Even Captain Cook wrote of massive fires as he sailed up the East Coast of Australia.  The plants of Australia have evolved and adapted to cope with fire, it's been going on for millions of years.  Yet people are so surprised when they build their homes near the forest, and then once in their short lifetime it all burns down. Meanwhile, academics who are convinced of their expertise in land management are now sending their favorite superhero to the rescue:  Captain Hindsight.  The Aborigines would never have allowed this to happen.

As for mitigating the effects of global warming, while you perhaps plan to instate a carbon tax or turn off some light bulbs to save the planet, meanwhile in the massively over-populated industrial regions where the western world exported its industries decades ago, such as China, Southeast Asia, India, Mexico, Eastern Europe, and parts of Africa.....

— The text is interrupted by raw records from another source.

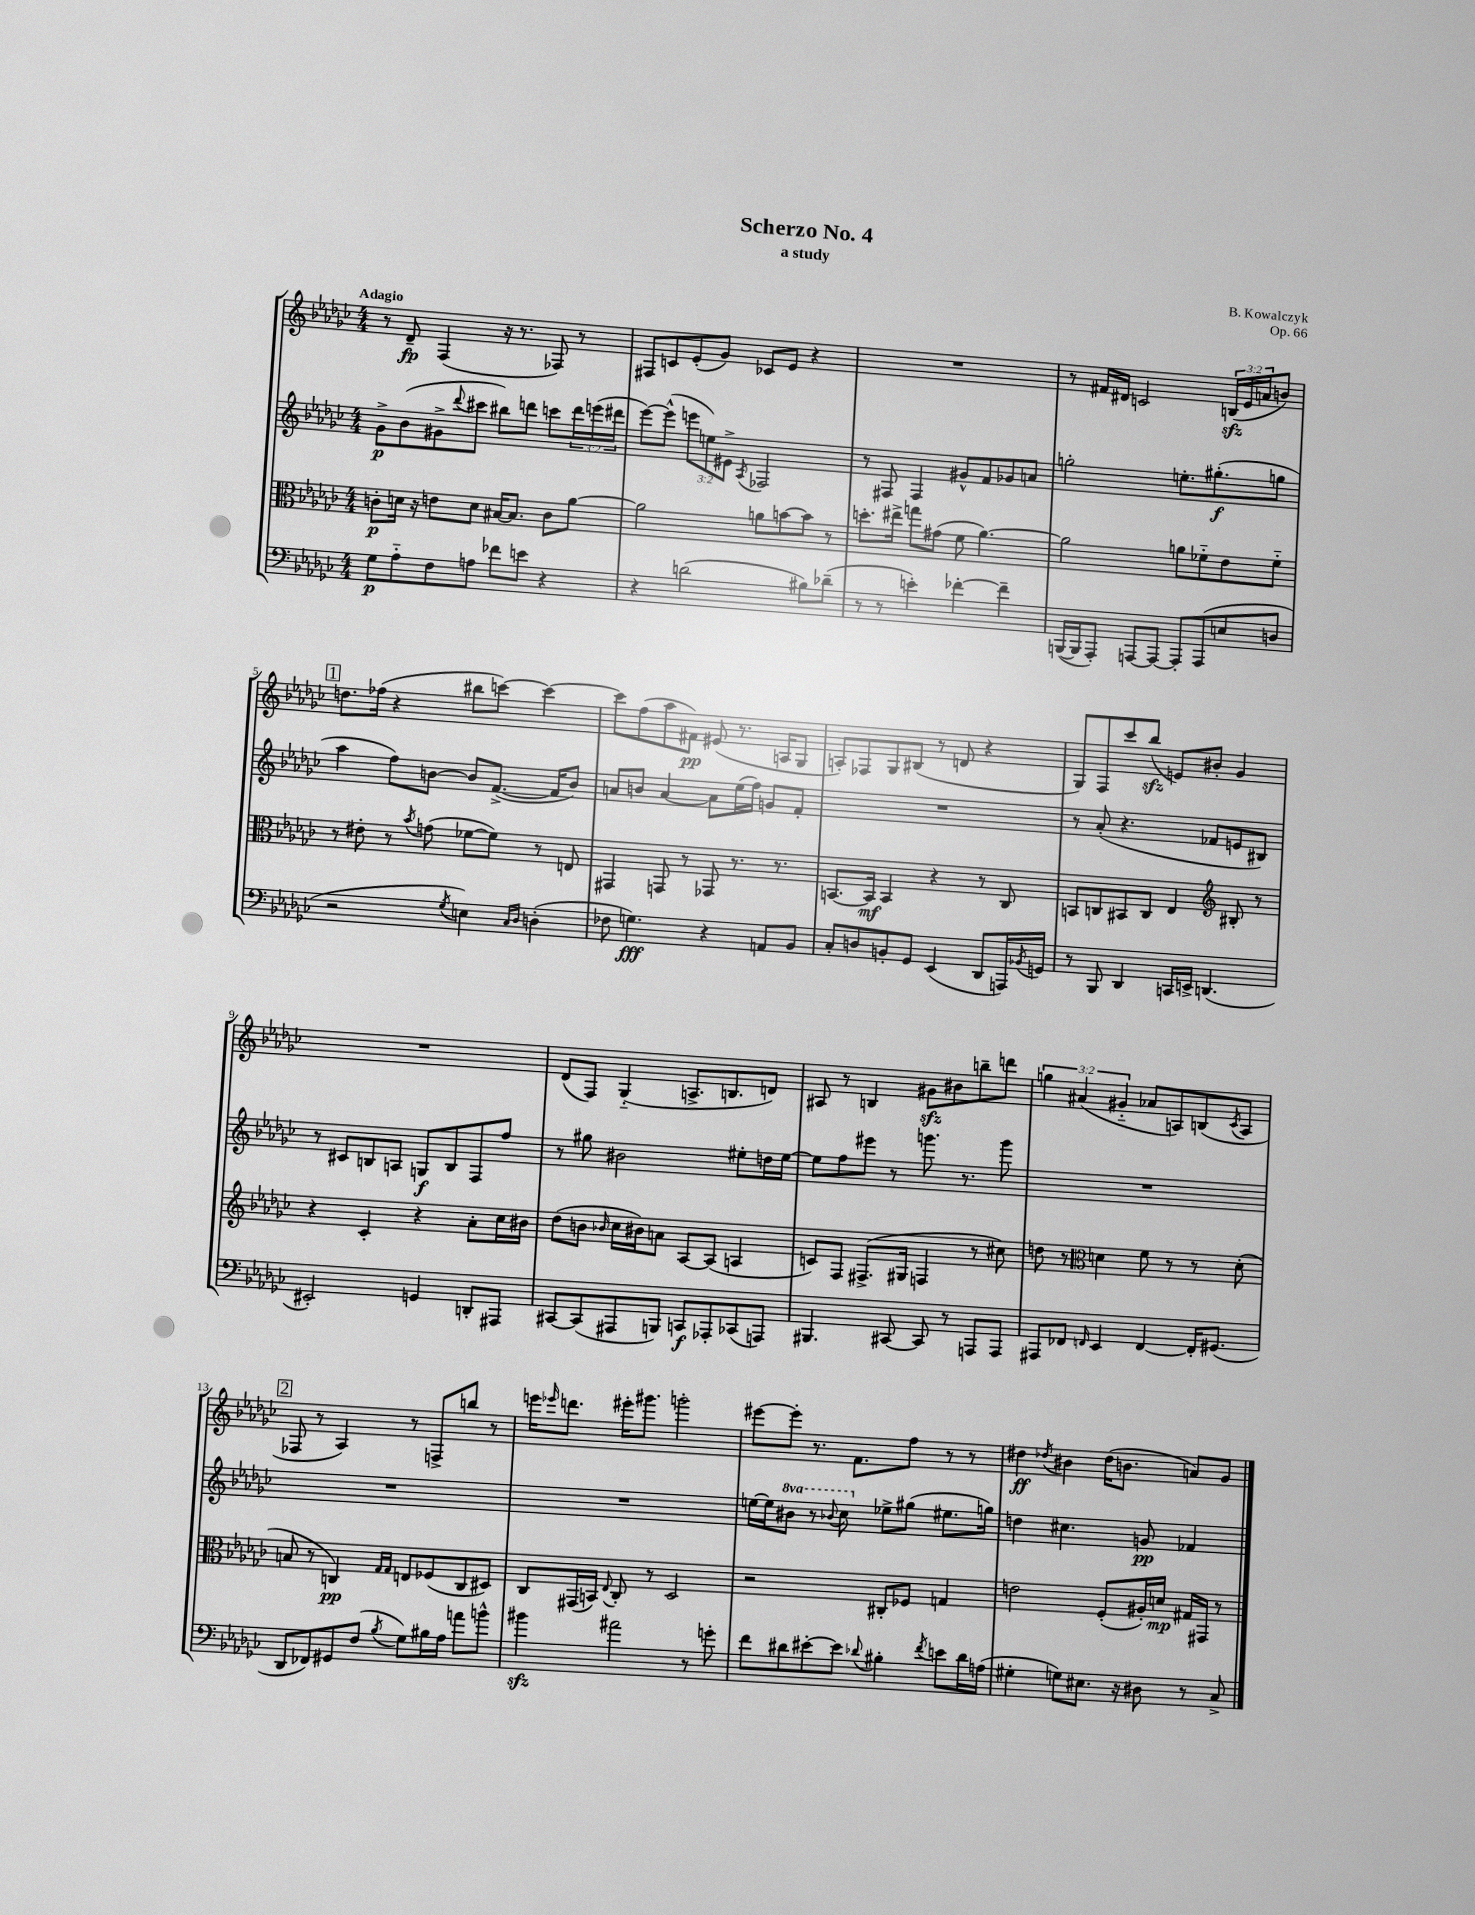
\header { title = "Scherzo No. 4" composer = "B. Kowalczyk" subtitle = "a study" opus = "Op. 66" }
<<
\new StaffGroup <<
\new Staff = "s0" {
    \clef treble \key ges \major \numericTimeSignature \time 4/4 \override Staff.TupletNumber.text = #tuplet-number::calc-fraction-text \tempo "Adagio"
    r8 des'8--\fp f4( r16 r8. fes8) r8 |
    fis8 c'8 ees'8-.( ges'8) ces'8 ees'8 r4 |
    R1 |
    r8 fis'16 dis'16 c'2 \tuplet 3/2 { b16\sfz( ees'16 a'16 } b'8) |
    \mark \markup { \box "1" } d''8. fes''16( r4 bis''8 c'''8~) c'''4~ |
    c'''8 f''8( aes''8 fis'8\pp) eis'8( r8. a16 ges8 |
    a8-.) fes8 ges8 bis8( r8 d'8 r4 |
    ges8) f8 ces'''8 bes''8\sfz( e'8) bis'8-. ges'4 |
    R1 |
    des'8( f8) ges4-_( a8.-> b8. d'8) |
    ais8 r8 b4 gis'8\sfz bis'8 b''8-- d'''8 |
    \tuplet 3/2 { g''4 ais'4( gis'4-_ } aes'8 a8) b8( \acciaccatura { ces'8 } a8 |
    \mark \markup { \box "2" } fes8 r8 aes4) r8 f8-> b''8 r8 |
    e'''16 \grace { ees'''16 } d'''8. eis'''16-. gis'''8. g'''2-. |
    eis'''8~ eis'''8-. r8. f'8. f''8 r8 r8 |
    dis''4\ff \acciaccatura { des''8 } bis'4 des''16( b'8. a'8) ges'8 \bar "|." |
}
\new Staff = "s1" {
    \clef treble \key ges \major \numericTimeSignature \time 4/4 \override Staff.TupletNumber.text = #tuplet-number::calc-fraction-text \set Staff.ottavationMarkups = #ottavation-simple-ordinals
    ges'8->\p bes'8( gis'8-> \appoggiatura { des'''8 } cis'''8 bis''8) d'''8 c'''8 \tuplet 3/2 { d'''16 e'''16( dis'''16 } |
    ees'''8~) ees'''8-^( \tuplet 3/2 { e'''8 e''8) eis'8-> } \acciaccatura { aes8 } fes2 |
    r8 fis8 fis4 gis'8-^ f'8 ges'8 a'8 |
    g''2-. e''8.-. gis''8.-.\f( g''8 |
    \mark \markup { \box "1" } aes''4 f''8) b'8~ b'8 f'8.~->( f'16 b'8) |
    a'8 b'8 a'4~ a'8 ees''16( f''16) g'8 f'8-. |
    R1 |
    r8 aes'8-.( r4. fes'8 e'8 bis8) |
    r8 cis'8 b8 a8 g8\f b8 f8 f''8 |
    r8 gis''8 bis'2 eis''8-. d''16 eis''16~ |
    eis''8 f''8 eis'''8 r8 g'''8. r8. g'''8 |
    R1 |
    \mark \markup { \box "2" } R1 |
    R1 |
    e''16~ e''16 \ottava #1 bis''8 r8 \appoggiatura { bes''8 } ces'''8 \ottava #0 ees''8-> gis''8( eis''8. g''16) |
    d''4 cis''4. g'8\pp fes'4 \bar "|." |
}
\new Staff = "s2" {
    \clef alto \key ges \major \numericTimeSignature \time 4/4
    c'8-.\p d'16 r16 e'8 d'8 bis16~ bis8. c'8 aes'8~ |
    aes'2 a'8 b'8~ b'8 r8 |
    d''8.-. eis''16-> g''8 gis'8( f'8 aes'4.~) |
    aes'2 a'8 fes'8-_ ees'8 fes'8-_ |
    \mark \markup { \box "1" } r8 eis'8-. r8 \acciaccatura { bes'8 } g'8( fes'8~ fes'8) r8 e8 |
    gis,4 g,8 r8 ges,8 r8. r8. |
    b,8.~ b,16\mf b,4 r4 r8 ces8 |
    b,8 c8 bis,8 c8 ees4 \clef treble bis8-. r8 |
    r4 ces'4-. r4 aes'8-. ces''16 bis'16 |
    des''8( b'8 \grace { bes'16 } ces''16 bis'16) a'8 aes8~ aes8( a4 |
    c'8) f8 fis8.->( gis16 f4 r8 cis''8) |
    d''8 r8 \clef alto d'4 f'8 r8 r8 d'8-.( |
    \mark \markup { \box "2" } b8 r8 c4\pp) \grace { ges16 ges16 } e8 fes8( c8 dis8) |
    ces8 gis,16( b,16) \appoggiatura { ees8 } ces8-. r8 des2 |
    r2 cis8-. fes8 g4 |
    e'2 f8-.( ais16-.) d'16\mp gis16 gis,16 r8 \bar "|." |
}
\new Staff = "s3" {
    \clef bass \key ges \major \numericTimeSignature \time 4/4
    ges8\p aes8-_ f8 a8 fes'8 e'8 r4 |
    r4 d'2( bis8) des'8--( |
    r8 r8 e'4-.) fes'4~-. fes'4-- |
    b,,16~( b,,16 aes,,8-.) a,,8~ a,,8~ a,,8-. a,,8( e8 d8 |
    \mark \markup { \box "1" } r2 \acciaccatura { ges8 } e4) \grace { ces16 des16 } d4-.( |
    fes8 g4.\fff) r4 a,8 bes,8 |
    ces8-. d8 b,8-. ges,8 ees,4( des,8 a,,16) \acciaccatura { bes,8 } g,16 |
    r8 bes,,8 des,4 c,16 e,16-> d,4.( |
    eis,2-.) g,4 d,8-. ais,,8 |
    cis,8~ cis,8( ais,,8 b,,8) c,8\f aes,,8-. ces,8( a,,8) |
    bis,,4. cis,8~ cis,8 r8 a,,8 a,,8 |
    ais,,8 fes,8 \grace { f,16 } ees,4 f,4~ f,16-. gis,8.( |
    \mark \markup { \box "2" } des,8 fes,8) gis,8 f8( \acciaccatura { bes8 } ges8) bis16 aes16 a'8 b'8-^ |
    bis'4\sfz ais'2 r8 g'8-. |
    f'8 dis'8 eis'8~-. eis'8 \appoggiatura { des'8 } bis4-. \acciaccatura { f'8 } e'8 des'16 a16( |
    gis4-. g8) eis8. r16 dis8 r8 ces8-> \bar "|." |
}
>>
>>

Well, at least your press release might get some funding from the government so that some bumbling boffins can study the problem, model it, and publish papers about it in obscure journals that hardly anyone reads.  When Australia burns again in another massive inferno 20 years from now, there will no doubt be another President of the Academy making a public statement about how scientists are making a difference in the world, and they will be creating a plan to mitigate the problem.


Yours,
Dave, who has a very important PhD from a very important university that makes the world go around (I actually left Australia many years ago, so I could avoid a life of underemployment as a scientist and enter the burgeoning electronics R&D industry of California, where they have real research with real results, not just talk).